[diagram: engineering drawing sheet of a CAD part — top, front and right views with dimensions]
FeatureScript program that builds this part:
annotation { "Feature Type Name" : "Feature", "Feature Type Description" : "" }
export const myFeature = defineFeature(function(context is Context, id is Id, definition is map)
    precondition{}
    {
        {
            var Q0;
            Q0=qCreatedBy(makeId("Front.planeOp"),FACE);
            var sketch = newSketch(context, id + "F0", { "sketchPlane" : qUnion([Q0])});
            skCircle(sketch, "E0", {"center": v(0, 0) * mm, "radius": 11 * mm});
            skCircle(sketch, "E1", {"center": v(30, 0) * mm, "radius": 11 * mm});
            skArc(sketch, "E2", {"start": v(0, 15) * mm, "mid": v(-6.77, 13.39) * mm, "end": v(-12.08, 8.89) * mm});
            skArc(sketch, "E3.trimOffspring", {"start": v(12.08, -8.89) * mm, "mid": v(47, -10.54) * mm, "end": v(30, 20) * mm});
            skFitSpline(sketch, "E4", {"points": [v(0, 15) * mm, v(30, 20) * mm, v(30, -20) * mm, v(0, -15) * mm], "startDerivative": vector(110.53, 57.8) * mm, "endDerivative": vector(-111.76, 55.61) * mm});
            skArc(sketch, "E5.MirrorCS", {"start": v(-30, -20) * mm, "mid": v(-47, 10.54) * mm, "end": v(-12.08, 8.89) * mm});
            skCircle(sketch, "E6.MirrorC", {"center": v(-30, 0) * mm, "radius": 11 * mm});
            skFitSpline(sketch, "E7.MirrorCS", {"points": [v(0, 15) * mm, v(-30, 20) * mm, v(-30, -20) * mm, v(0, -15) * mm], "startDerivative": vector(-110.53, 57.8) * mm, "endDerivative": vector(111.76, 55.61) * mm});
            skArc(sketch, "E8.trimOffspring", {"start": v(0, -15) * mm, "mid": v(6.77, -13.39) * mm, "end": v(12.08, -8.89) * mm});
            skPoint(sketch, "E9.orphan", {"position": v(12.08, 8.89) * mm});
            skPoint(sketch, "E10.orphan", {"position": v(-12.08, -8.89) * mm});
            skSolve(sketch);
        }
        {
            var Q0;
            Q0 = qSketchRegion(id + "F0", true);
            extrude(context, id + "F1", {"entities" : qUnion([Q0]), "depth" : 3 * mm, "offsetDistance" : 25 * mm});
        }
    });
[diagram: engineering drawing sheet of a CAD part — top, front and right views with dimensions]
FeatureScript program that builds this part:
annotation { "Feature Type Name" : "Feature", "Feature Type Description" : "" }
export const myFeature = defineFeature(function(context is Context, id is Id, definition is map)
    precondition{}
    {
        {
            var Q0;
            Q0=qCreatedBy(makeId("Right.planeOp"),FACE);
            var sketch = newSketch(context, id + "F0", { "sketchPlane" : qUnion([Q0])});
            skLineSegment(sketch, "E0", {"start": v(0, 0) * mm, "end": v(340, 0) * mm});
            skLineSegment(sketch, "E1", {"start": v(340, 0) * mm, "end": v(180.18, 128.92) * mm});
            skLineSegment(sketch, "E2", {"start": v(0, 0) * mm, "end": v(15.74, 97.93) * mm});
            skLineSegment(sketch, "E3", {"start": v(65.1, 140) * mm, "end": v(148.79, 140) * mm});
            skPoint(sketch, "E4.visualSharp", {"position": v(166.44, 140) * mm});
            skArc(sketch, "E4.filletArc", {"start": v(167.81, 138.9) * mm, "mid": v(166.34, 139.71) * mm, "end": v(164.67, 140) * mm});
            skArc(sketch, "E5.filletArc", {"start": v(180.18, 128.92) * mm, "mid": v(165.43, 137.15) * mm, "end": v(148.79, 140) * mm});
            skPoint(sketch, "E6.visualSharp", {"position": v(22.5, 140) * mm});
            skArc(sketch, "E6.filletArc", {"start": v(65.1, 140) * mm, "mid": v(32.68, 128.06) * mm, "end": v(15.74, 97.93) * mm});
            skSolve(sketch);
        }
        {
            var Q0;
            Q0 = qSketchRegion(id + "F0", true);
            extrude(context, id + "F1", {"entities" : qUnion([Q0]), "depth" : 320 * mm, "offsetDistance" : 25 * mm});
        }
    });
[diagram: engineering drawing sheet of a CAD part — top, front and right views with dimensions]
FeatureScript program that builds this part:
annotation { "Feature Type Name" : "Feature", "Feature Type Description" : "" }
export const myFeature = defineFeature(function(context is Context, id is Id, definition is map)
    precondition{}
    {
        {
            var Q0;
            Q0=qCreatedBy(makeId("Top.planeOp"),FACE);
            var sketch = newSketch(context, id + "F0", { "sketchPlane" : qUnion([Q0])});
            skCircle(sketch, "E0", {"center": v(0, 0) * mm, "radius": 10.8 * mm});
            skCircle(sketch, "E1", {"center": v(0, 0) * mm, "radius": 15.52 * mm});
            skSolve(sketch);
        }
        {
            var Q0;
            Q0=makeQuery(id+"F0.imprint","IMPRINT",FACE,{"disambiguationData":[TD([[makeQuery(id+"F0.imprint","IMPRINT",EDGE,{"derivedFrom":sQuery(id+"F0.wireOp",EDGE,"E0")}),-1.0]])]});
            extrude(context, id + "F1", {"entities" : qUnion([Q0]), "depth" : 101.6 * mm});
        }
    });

※ ※ ※

### Set task
Reproduce the data verbatim from its first line through the line containing "v(-6.77, 13.39) *", with both end lines included.

### Output
[diagram: engineering drawing sheet of a CAD part — top, front and right views with dimensions]
FeatureScript program that builds this part:
annotation { "Feature Type Name" : "Feature", "Feature Type Description" : "" }
export const myFeature = defineFeature(function(context is Context, id is Id, definition is map)
    precondition{}
    {
        {
            var Q0;
            Q0=qCreatedBy(makeId("Front.planeOp"),FACE);
            var sketch = newSketch(context, id + "F0", { "sketchPlane" : qUnion([Q0])});
            skCircle(sketch, "E0", {"center": v(0, 0) * mm, "radius": 11 * mm});
            skCircle(sketch, "E1", {"center": v(30, 0) * mm, "radius": 11 * mm});
            skArc(sketch, "E2", {"start": v(0, 15) * mm, "mid": v(-6.77, 13.39) * mm, "end": v(-12.08, 8.89) * mm});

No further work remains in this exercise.